Sorry, let me not agree with this approach. TripleO is a project under OpenStack governance. Any project under the governance *must* follow 4 opens [1]. At the same time, if the project happens to be maintained by a single vendor, it doesn't make it any special from any other project that has healthy contribution diversity. So community consensus can't be neglected in my opinion. While I fully understand that the main contributor of the project is quitting it and resuming to maintain only some stable branches that are currently in an Extended Maintenance, until they will be EOLed, I personally don't think that dropping content/removing later branches or releases does follow 4 opens.
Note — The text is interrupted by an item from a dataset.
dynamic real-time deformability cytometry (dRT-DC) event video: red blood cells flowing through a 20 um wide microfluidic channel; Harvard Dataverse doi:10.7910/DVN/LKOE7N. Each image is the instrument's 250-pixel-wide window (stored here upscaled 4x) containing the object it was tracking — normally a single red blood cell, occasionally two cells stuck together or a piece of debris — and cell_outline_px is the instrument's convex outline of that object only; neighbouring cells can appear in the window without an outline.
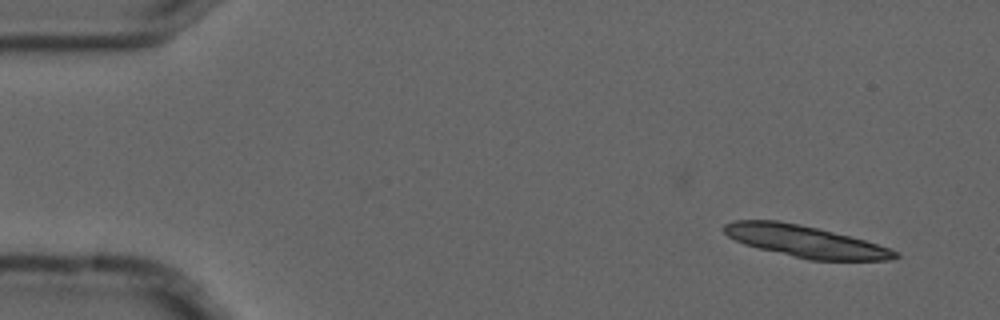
{"species": "common noctule bat (a hibernating species)", "species_latin": "Nyctalus noctula", "temperature_condition": "cold", "stored_images_in_passage": 7, "camera_frame_rate_fps": 3000, "um_per_image_px": 0.085, "animal": {"sex": "male", "forearm_length_mm": 52.5}, "frame": {"image": 1, "passage_image": 1, "time_ms": 0.0, "image_size_px": [1000, 320], "cell_outline_px": [[900, 256], [892, 260], [808, 260], [744, 244], [728, 236], [720, 228], [724, 224], [732, 220], [776, 220], [800, 224], [820, 228], [864, 240], [900, 252]], "centroid_in_image_um": [68.43, 20.51], "position_along_channel_um": 16.6, "area_um2": 31.56}}
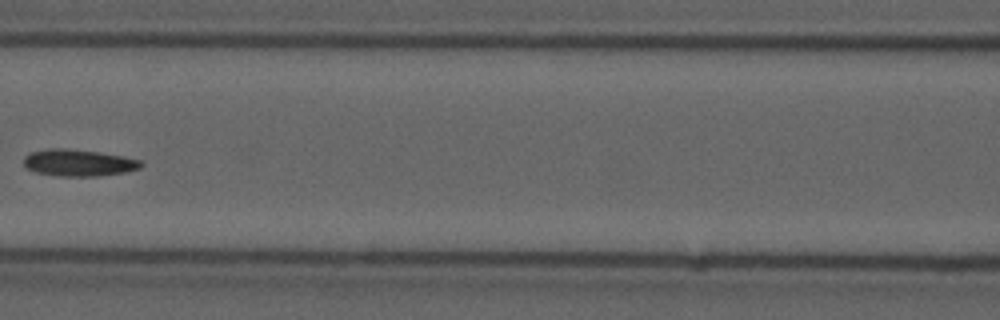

Even though we might not be aware of contributors willing to step in in further maintenance of the project, it doesn't mean they won't show up in some time when the word will be spread. As Ghanshyam said, the situation we've found ourselves in will be discussed during the next TC meeting and TC will return back with a decision on how to proceed with the project deprecation process. [1] https://governance.openstack.org/tc/reference/new-projects-requirements.html
This is the mailing list thread for discussion. The team is sharing how we'll be contributing to OpenStack moving forward as it relates to TripleO. For single vendor projects made up of community members who are employees of that vendor, as opposed to volunteers, then community consensus is not entirely the contributing factor to the decision. That's not to say that the TripleO community is not in consensus with the decision one way or another. It just means that out of the community members I'm aware of, there are not enough volunteers (or any) to continue maintaining TripleO after Wallaby.
For documentation purposes, I'd say that it's a single vendor project where the vendor is no longer resourcing individuals to continue maintenance of TripleO after Wallaby, and there are as of now, no volunteers to do so. As I said, if some volunteers do come forward, then the plan could change according to how those volunteers are willing to contribute.